#### Materials provided ####

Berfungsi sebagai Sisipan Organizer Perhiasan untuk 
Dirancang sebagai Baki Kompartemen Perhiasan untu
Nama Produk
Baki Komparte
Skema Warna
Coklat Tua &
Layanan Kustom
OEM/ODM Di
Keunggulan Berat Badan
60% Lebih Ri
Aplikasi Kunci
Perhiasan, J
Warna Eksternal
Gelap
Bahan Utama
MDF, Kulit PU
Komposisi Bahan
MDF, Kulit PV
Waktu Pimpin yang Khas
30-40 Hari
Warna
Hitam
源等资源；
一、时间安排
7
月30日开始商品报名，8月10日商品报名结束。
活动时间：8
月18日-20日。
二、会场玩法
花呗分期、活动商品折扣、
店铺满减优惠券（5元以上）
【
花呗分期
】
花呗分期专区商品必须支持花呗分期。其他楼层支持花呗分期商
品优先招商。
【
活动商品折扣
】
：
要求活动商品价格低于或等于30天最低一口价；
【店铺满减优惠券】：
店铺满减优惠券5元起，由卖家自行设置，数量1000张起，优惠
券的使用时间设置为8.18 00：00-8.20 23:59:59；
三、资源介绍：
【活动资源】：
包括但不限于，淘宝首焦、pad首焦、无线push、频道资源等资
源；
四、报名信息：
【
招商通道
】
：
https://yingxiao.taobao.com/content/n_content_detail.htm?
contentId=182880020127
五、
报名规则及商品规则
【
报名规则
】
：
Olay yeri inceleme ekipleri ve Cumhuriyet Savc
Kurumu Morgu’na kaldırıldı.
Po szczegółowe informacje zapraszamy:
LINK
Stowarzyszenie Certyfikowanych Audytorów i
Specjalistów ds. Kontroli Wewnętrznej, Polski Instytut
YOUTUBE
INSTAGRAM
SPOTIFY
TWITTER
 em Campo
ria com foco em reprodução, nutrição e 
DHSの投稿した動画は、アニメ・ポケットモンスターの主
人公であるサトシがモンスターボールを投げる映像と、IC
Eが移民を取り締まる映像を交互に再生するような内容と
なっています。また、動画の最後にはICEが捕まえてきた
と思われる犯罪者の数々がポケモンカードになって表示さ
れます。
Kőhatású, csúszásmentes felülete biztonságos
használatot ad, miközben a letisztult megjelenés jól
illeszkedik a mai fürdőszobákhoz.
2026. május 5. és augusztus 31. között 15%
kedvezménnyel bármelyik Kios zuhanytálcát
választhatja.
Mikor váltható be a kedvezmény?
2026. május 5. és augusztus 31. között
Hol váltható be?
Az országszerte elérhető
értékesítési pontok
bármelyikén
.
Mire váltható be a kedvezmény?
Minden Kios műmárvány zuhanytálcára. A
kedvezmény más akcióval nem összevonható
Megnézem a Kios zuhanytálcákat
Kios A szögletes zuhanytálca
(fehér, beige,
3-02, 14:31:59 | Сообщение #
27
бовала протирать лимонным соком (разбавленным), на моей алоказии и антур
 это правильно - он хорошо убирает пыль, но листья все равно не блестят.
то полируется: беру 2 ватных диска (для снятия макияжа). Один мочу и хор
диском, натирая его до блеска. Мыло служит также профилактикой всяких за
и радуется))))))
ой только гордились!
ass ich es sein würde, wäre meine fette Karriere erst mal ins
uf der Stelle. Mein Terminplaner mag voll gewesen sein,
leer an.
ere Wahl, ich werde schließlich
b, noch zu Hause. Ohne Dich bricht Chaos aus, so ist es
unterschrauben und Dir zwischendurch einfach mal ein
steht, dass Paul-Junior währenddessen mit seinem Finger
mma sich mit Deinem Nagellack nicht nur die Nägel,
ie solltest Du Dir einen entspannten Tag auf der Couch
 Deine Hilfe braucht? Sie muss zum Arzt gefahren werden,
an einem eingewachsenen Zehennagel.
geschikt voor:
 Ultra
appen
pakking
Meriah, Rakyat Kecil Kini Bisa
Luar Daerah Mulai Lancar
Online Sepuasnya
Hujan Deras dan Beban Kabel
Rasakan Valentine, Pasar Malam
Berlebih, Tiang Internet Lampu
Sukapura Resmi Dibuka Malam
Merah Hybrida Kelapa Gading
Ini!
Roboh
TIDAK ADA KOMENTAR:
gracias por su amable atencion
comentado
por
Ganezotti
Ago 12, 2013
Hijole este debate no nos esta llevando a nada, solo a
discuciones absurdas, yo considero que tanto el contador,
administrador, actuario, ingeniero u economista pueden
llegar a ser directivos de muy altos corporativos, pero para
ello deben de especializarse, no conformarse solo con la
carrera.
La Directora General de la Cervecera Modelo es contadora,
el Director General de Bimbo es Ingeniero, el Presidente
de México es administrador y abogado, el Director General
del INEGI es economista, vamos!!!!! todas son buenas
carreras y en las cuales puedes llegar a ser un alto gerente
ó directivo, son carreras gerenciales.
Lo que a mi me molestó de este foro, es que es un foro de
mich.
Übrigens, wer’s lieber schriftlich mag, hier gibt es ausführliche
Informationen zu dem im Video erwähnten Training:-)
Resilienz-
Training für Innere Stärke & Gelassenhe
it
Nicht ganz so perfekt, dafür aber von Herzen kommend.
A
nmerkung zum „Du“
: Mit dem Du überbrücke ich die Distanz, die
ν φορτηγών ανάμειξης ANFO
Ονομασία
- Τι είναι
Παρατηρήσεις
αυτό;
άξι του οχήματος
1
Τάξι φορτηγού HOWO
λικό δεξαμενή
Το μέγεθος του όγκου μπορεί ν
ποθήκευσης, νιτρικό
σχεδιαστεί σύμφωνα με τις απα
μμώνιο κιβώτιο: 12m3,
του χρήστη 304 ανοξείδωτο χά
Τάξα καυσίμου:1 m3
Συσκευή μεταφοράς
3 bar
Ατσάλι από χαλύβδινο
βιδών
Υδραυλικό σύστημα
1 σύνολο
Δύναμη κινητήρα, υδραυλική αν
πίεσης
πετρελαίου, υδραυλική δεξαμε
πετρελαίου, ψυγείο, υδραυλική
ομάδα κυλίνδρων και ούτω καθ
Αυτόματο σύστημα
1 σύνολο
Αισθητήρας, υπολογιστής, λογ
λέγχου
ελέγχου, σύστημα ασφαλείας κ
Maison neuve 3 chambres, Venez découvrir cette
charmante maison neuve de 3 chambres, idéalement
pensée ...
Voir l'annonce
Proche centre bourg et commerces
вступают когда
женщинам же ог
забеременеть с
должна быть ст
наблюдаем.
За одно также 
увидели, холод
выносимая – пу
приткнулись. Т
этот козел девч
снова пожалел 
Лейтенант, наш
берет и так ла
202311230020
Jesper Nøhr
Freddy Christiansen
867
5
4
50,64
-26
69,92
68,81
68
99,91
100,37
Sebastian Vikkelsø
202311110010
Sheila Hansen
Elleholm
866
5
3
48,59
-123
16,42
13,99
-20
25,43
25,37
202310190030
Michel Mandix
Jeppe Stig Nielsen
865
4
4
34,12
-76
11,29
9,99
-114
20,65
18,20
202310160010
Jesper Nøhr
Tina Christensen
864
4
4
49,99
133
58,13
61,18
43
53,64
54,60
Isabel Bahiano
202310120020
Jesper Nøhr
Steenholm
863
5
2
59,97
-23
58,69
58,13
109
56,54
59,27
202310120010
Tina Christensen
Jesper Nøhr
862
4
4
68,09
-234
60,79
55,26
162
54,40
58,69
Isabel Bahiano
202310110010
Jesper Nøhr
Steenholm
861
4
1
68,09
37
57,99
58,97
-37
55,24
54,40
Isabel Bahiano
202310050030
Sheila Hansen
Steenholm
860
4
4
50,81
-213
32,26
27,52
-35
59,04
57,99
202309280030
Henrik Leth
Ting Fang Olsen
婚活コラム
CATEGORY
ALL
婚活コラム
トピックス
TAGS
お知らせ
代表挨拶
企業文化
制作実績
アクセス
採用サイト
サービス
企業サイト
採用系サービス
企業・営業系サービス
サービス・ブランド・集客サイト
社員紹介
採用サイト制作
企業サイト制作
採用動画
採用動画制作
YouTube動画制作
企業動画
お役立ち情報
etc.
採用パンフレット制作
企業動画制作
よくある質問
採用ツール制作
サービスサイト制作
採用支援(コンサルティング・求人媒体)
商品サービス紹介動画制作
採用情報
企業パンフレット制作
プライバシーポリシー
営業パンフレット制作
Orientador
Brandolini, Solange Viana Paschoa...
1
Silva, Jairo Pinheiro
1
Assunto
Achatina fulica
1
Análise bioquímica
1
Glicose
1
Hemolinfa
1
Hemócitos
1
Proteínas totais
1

####

• [The problem] Convert the lines starting at the beginning of the records and ending at the line that contains "Olay yeri inceleme" into a JSON list of strings, with one string per line and blank lines omitted.

• [Output for this task]
[
  "Berfungsi sebagai Sisipan Organizer Perhiasan untuk ",
  "Dirancang sebagai Baki Kompartemen Perhiasan untu",
  "Nama Produk",
  "Baki Komparte",
  "Skema Warna",
  "Coklat Tua &",
  "Layanan Kustom",
  "OEM/ODM Di",
  "Keunggulan Berat Badan",
  "60% Lebih Ri",
  "Aplikasi Kunci",
  "Perhiasan, J",
  "Warna Eksternal",
  "Gelap",
  "Bahan Utama",
  "MDF, Kulit PU",
  "Komposisi Bahan",
  "MDF, Kulit PV",
  "Waktu Pimpin yang Khas",
  "30-40 Hari",
  "Warna",
  "Hitam",
  "源等资源；",
  "一、时间安排",
  "7",
  "月30日开始商品报名，8月10日商品报名结束。",
  "活动时间：8",
  "月18日-20日。",
  "二、会场玩法",
  "花呗分期、活动商品折扣、",
  "店铺满减优惠券（5元以上）",
  "【",
  "花呗分期",
  "】",
  "花呗分期专区商品必须支持花呗分期。其他楼层支持花呗分期商",
  "品优先招商。",
  "【",
  "活动商品折扣",
  "】",
  "：",
  "要求活动商品价格低于或等于30天最低一口价；",
  "【店铺满减优惠券】：",
  "店铺满减优惠券5元起，由卖家自行设置，数量1000张起，优惠",
  "券的使用时间设置为8.18 00：00-8.20 23:59:59；",
  "三、资源介绍：",
  "【活动资源】：",
  "包括但不限于，淘宝首焦、pad首焦、无线push、频道资源等资",
  "源；",
  "四、报名信息：",
  "【",
  "招商通道",
  "】",
  "：",
  "https://yingxiao.taobao.com/content/n_content_detail.htm?",
  "contentId=182880020127",
  "五、",
  "报名规则及商品规则",
  "【",
  "报名规则",
  "】",
  "：",
  "Olay yeri inceleme ekipleri ve Cumhuriyet Savc"
]